Встреча с Кончаловским изменила бытие Юлии – как она говорит, не на 180 и даже не на 360 градусов, жизнь просто перешла в другое измерение…

 

3

Муж повез жену рожать дочь Машу (супруги тогда жили в Америке) и в роддоме остался. Был он и при вторых родах – 11 октября 2003 года, когда на свет появился Петя. Жена рожала уже в Англии, и он должен был вылететь на ее зов из Москвы.

У Высоцкой есть свой подход к воспитанию, подсказанный, кажется, авторитетом ее мужа, хотя она говорит, что полагается на свою интуицию. Подход несложный. Детям нужно рассказывать много интересных сказок, не только читать, но именно рассказывать, придумывать их вместе с детьми, много гулять. Ну и, главное, любить их.

Дети актрисы находятся на попечении няни. «Я думаю, что моим детям хорошо. У них небольшая разница в возрасте, и им весело вдвоем. И характер у обоих довольно открытый…» В восьмилетием возрасте Маша занималась теннисом и плаванием. Ходила в школу при французском посольстве в Москве. Не так давно я слышал от Андрея, что Маша и Петя уже несколько лет живут и обучаются в Англии, где у семьи тоже дом.

Со старшими детьми отца у младших отношения, по словам Юлии, замечательные. Они близки друг другу и время от времени собираются вместе.
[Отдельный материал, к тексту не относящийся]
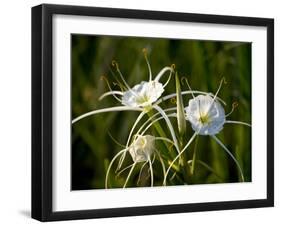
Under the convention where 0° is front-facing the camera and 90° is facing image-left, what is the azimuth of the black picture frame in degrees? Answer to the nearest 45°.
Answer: approximately 315°
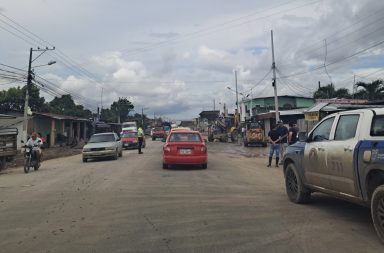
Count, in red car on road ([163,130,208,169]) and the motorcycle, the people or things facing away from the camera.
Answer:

С точки зрения Юлии Высоцкой, роль отца в воспитании детей – это авторитет, подкрепленный поступками. «Важно создать образ отца-героя, чтобы он был самым лучшим, необыкновенным. Тогда есть стержень, от которого можно отталкиваться. Женщинам – при выборе мужа, мужчинам – когда они сами станут отцами. Папа должен быть идеалом, кумиром – умным, добрым, справедливым. У моих детей с их папой такая любовь! Я одно время даже ревновала. Петя рано начал говорить, где-то в десять месяцев, и сразу: «Папа, где папа?» И – вперед по лестнице, обниматься, целоваться. У него больше мужского контакта. А Маруся больше тянется ко мне. Но если у нее возникают серьезные вопросы, она сразу бежит к отцу… ей интересно, что он скажет. Потом говорит: «А папа сказал так, а что ты думаешь?» Для нее его авторитет в решении жизненных, глобальных проблем непререкаем. Мне повезло. Мой муж на момент нашей встречи уже созрел для отцовства и все это уже осознал и очень ответственно относится к воспитанию детей. Можно сказать, что мы растим свою любовь…»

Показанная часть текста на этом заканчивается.